The Trinity Hill ‘Homage’ Syrah 2007 is a worthy
successor to the great 2006, this wine having won numerous awards including
Trophy for Champion Syrah at the 2010 Royal Easter Show Wine Awards. Sourced from the company’s Gimblett Estate
and Gimblett Stones vineyards, this is 91% Syrah and 9% Viognier co-fermented,
the latter as skins after light pressing for the white wine, reaching 14.4%
alc, then aged 18 months in mainly new French barriques. It is the most elegant and refined ‘Homage’

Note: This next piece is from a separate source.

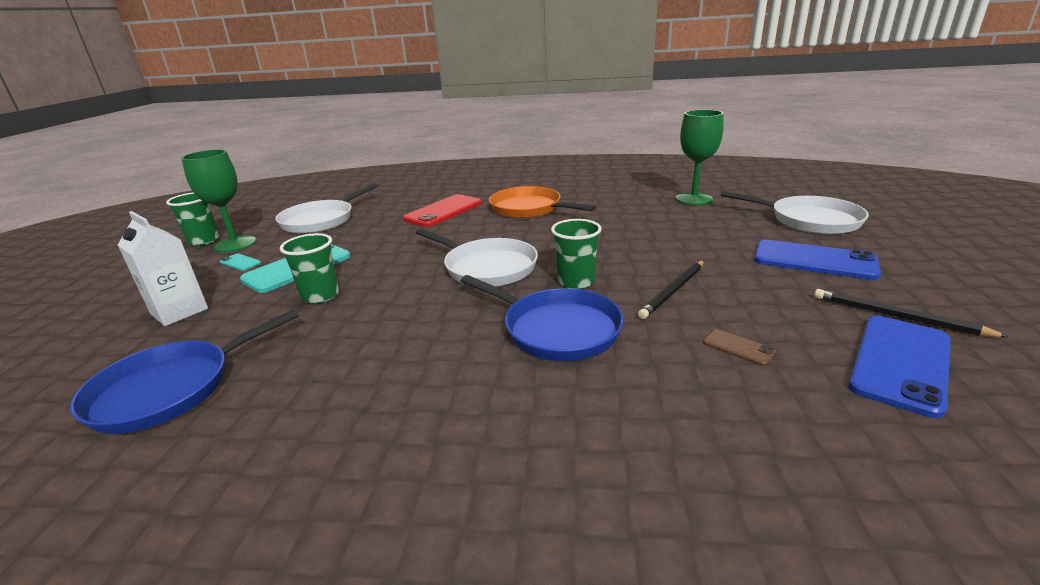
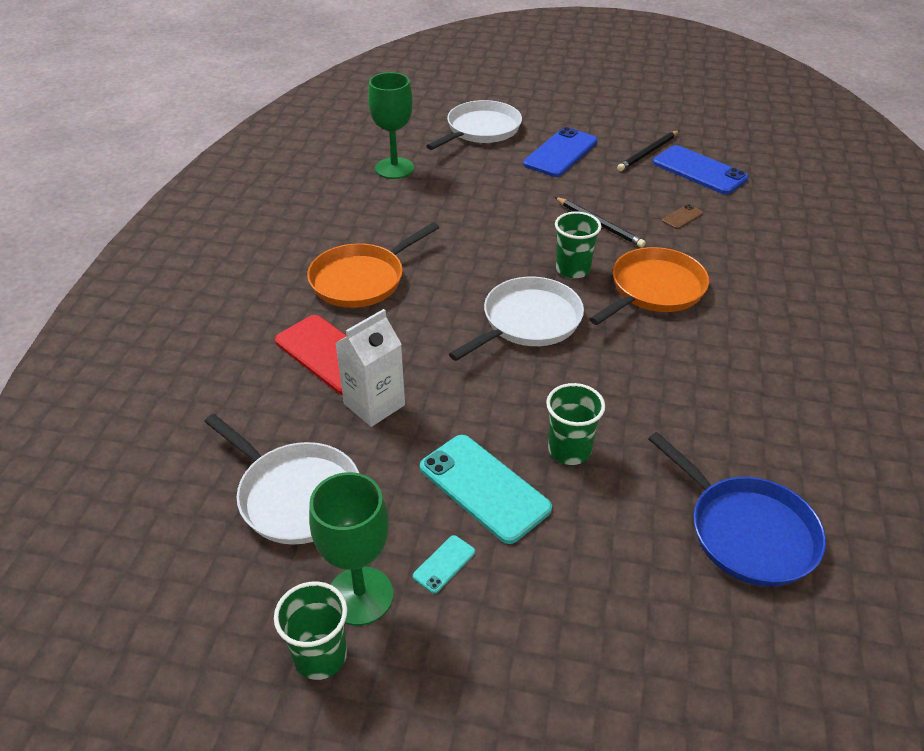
camera: 85 degrees left, 15 degrees up
white carton [118,211,208,326] -> white carton moved to [336,309,405,427]
blue pan [461,275,624,361] -> orange pan [589,247,709,325]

Syrah to date, partly a function of the slightly cooler vintage, but also by
design by John and his winemaker Warren Gibson in search of greater detail and
finesse. Black-red with purple hues to
the colour, the nose is packed with aromas of black fruits, spices, black
pepper, tar, violets all lifted by beautifully balanced oak. This is a powerful and near-massive wine,
especially in terms of delivering flavour, but the sweetness and richness of
fruit is integrated with the tannin textures resulting in harmony and
fineness. The wine is very
fine-featured, with stunning nuances of spices and florals, along with meat and
tar appearing. It is an incredible
statement, and a great wine that will live another 15 years easily.
Church Road ‘Tom’ 2005
Aiming to create a monumental wine, Montana, our largest
winemaker created ‘Tom’ with the 1995 vintage, and released it with much
fanfare, in the revitalized Church
Road cellars in Hawke’s Bay. The wine was made with the technical input of
Domaines Cordier, who owned and managed several top-flight Bordeaux properties, such as Chateaux Meyney
in St Estephe, and Talbot and Gruaud-Larose in St Julien. The wine was a tribute to Tom McDonald,
pioneering Hawke’s Bay vigneron, who produced a series of wonderful Cabernet Sauvignon
wines in the 1960s, and under whom, Montana
head Peter Hubscher served his apprenticeship.
Alas, it was too good. The ‘Tom’
1995 was a classic cellaring wine that was highly extracted, firm and not easy
to drink on release. The wine took a decade
for its toughness to soften out. The
lessons learnt from that exercise resulted in a succession of ‘Tom’ wines that
progressively became slightly softer, finer and more accessible, with a
significant influence of greater proportions of Merlot in the blend. As Montana
morphed to Allied-Domecq and now to Pernod-Ricard, ‘Tom’ has come home to Church Road, and
the hands of winemaker Chris Scott.
The Church
Road ‘Tom’ 2005 is a stupendous wine in the
Bordeaux-style, and is truly the ultimate crowning glory in the already
astounding Church Road
Bordeaux-varietal range. The 2005 vintage is now recognized as one of
the greatest in Hawke’s Bay to date, and the best wines have the ability to age
two to three decades; the ‘Tom’ 2005 sits among the very best. Made from 67% Merlot and 33% Cabernet
Sauvignon from the Gimblett Gravels, the fruit was fermented in the Church Road
French oak cuves to 13.5% alc, the must given pump-over and hand-plunging for
extraction, the components aged 15 months in 85% new French barriques before
blending, after which the wine was returned to barrel for a further 6 months
maturation. Very dark, almost
impenetrable purple black-red in colour, this magically juxtaposes great
richness with stylish restraint. The
bouquet is packed with fully ripe dark plum and berry fruits along with floral
nuances, spices and cedar. On palate,
there is a freshness and vitality to the brooding nature, where the significant
extraction is so obvious. Such is the
proportion that elegance and cedary complexity is the certain end result of
bottle maturation for this wine. It may
take a decade to get there, but it will keep another two decades after that.